Maimunah adalah salah seorang yang menyembunyikan keimanannya tersebut. Beliau mendengarkan suara yang keras penuh keagungan dan kebesaran. Beliau tidak berhenti sebatas menyembunyikan keimanan, akan tetapi beliau inginkan agar dapat masuk Islam secara sempurna dengan penuh izzah (kewibawaan) yang tulus agar terdengar oleh semua orang tentang keinginannya untuk masuk Islam. Dan di antara harapannya adalah kelak akan bernaung di bawah atap nubuwwah sehingga dia dapat minum pada mata air agar memenuhi perilakunya yang haus akan aqidah yang istimewa tersebut, yang akhirnya merubah kehidupan beliau menjadi seorang pemuka bagi generasi yang akan datang. Dia bersegera menuju saudara kandungnya yakni Ummu Fadhl dengan perasaan yang tergesa-gesa untuk menjadi seorang ibu dari Ummahatul mukminin. Saudarinya tersebut kemudian membicarakan dengan suaminya ‘Abbas dan diserahkanlah urusan tersebut kepadanya. Tidak ragu sedikitpun Abbas tentang hal itu bahkan beliau bersegera menemui Nabi dan menawarkan Maimunah untuk Nabi. Akhirnya Nabi menerimanya dengan mahar 400 dirham. Dalam riwayat lain, bahwa Maimunah adalah seorang wanita yang menghibahkan dirinya kepada Nabi maka turunlah ayat dari Allah Tabaraka wa Ta’ala :
“…… dan perempuan mukmin yang menyerahkan diri kepada Nabi kalau Nabi mengawininya, sebagai pengkhususan bagimu, bukan untuk semua orang mukmin (Al-Ahzab : 50).”
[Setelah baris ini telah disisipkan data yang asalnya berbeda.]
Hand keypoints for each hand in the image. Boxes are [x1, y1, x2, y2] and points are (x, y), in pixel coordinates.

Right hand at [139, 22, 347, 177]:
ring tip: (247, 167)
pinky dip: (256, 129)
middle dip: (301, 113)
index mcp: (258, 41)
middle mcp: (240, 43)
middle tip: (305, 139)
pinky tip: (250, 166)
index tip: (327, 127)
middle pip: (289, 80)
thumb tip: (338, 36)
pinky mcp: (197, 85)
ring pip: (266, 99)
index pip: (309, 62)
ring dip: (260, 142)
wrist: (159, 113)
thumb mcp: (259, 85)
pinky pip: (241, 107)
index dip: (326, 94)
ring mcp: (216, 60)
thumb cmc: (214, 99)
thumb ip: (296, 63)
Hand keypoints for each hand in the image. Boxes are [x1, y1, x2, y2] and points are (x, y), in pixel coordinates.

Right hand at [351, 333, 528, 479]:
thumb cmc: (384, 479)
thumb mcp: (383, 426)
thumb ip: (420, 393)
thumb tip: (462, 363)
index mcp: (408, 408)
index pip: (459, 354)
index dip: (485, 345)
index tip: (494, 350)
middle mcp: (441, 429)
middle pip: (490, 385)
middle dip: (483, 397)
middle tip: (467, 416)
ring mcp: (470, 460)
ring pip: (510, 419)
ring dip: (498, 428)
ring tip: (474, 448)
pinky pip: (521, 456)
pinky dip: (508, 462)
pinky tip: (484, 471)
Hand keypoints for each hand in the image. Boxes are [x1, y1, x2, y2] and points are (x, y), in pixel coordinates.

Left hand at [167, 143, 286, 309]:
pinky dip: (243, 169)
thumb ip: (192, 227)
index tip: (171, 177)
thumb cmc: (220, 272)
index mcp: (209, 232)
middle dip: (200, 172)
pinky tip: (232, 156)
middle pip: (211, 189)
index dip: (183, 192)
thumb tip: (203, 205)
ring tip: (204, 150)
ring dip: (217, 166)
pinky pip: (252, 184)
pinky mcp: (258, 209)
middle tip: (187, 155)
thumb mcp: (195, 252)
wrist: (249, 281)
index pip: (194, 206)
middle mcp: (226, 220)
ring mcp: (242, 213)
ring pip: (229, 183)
Ketika sudah berlalu tiga hari sebagaimana yang telah ditetapkan dalam perjanjian Hudaibiyah, orang-orang Quraisy mengutus seseorang kepada Nabi s.a.w. Mereka mengatakan, “Telah habis waktumu maka keluarlah dari kami.” Makà Nabi menjawab dengan ramah : “Bagaimana menurut kalian jika kalian biarkan kami dan aku merayakan pernikahanku di tengah-tengah kalian dan kami suguhkan makanan untuk kalian??!”
Maka mereka menjawab dengan kasar, “Kami tidak butuh makananmu maka keluarlah dari negeri kami !’
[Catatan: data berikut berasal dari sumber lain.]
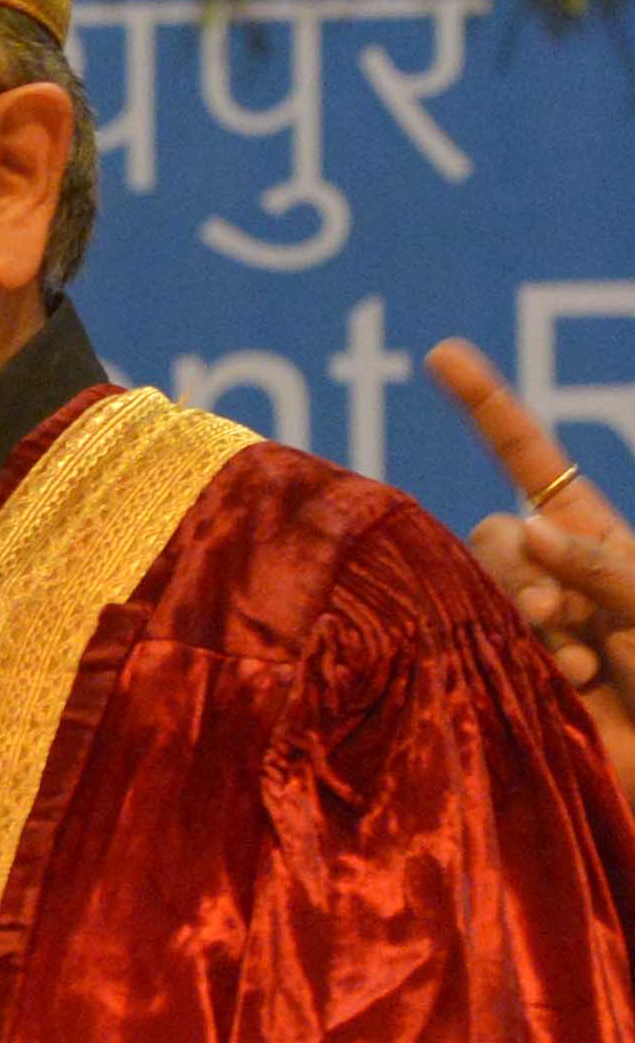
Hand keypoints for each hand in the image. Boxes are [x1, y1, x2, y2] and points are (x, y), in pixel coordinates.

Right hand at [430, 337, 634, 798]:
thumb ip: (603, 564)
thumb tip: (523, 529)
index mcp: (598, 544)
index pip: (528, 459)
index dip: (485, 406)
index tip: (439, 355)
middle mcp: (552, 580)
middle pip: (491, 532)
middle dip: (519, 567)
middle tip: (561, 618)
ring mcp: (520, 632)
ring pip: (476, 585)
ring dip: (526, 616)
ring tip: (584, 669)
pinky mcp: (499, 684)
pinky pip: (470, 645)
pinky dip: (518, 657)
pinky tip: (570, 687)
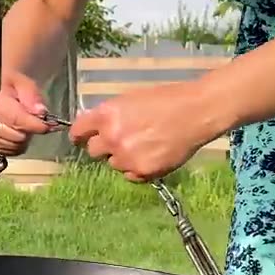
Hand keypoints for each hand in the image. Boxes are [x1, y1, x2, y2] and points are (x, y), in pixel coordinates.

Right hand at [0, 71, 53, 155]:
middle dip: (29, 130)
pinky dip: (16, 146)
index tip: (48, 125)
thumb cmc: (12, 83)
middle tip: (35, 121)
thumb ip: (32, 96)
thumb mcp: (24, 82)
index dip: (34, 124)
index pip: (16, 119)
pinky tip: (19, 134)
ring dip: (24, 139)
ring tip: (25, 126)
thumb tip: (40, 112)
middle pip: (15, 136)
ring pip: (12, 146)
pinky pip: (6, 151)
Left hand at [68, 82, 219, 181]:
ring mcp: (126, 157)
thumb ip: (109, 114)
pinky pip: (130, 175)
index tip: (80, 139)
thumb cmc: (165, 100)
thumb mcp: (130, 99)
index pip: (78, 131)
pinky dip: (137, 169)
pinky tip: (152, 155)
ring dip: (123, 157)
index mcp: (106, 115)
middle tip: (121, 140)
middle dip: (104, 146)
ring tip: (145, 145)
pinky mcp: (143, 172)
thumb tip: (93, 125)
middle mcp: (112, 137)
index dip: (79, 135)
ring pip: (113, 164)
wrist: (195, 112)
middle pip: (93, 151)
Sungguh ada rasa keheranan yang disembunyikan pada diri kaum musyrikin selama tinggalnya Nabi s.a.w. di Makkah, yang mana kedatangan beliau meninggalkan kesan yang mendalam pada banyak jiwa. Sebagai bukti dialah Maimunah binti Al-Harits, dia tidak cukup hanya menyatakan keislamannya bahkan lebih dari itu beliau daftarkan dirinya menjadi istri Rasul, sehingga membangkitkan kemarahan mereka. Untuk berjaga-jaga Rasulullah tidak mengadakan walimatul ‘urs dirinya dengan Maimunah di Makkah. Beliau mengijinkan kaum muslimin berjalan menuju Madinah. Tatkala sampai di suatu tempat yang disebut “Sarfan” yang berjarak 10 mil dari Makkah maka Nabi memulai malam pertamanya bersama Maimunah. Hal itu terjadi pada bulan Syawal tahun 7 Hijriyah.
Mujahid berkata: “Dahulu namanya adalah Bazah, namun Rasulullah s.a.w. menggantinya dengan Maimunah. ”Maka sampailah Maimunah ke Madinah dan menetap di rumah nabawi yang suci sebagaimana cita-citanya yang mulia, yakni menjadi ummul mukminin yang utama, menunaikan kewajiban sebagai seorang istri dengan sebaik-baiknya, mendengar dan ta’at, setia dan ikhlas. Setelah Nabi rnenghadap Ar-Rafiiqul A’la, Maimunah hidup selama bertahun-tahun hingga 50 tahunan. Semuanya beliau jalani dengan baik dan takwa, serta setia kepada suaminya penghulu anak Adam dan guru seluruh manusia yakni Muhammad bin Abdullah. Hingga karena kesetiaanya kepada suaminya, beliau berpesan agar dikuburkan di tempat di mana dilaksanakan walimatul ‘urs dengan Rasulullah s.a.w..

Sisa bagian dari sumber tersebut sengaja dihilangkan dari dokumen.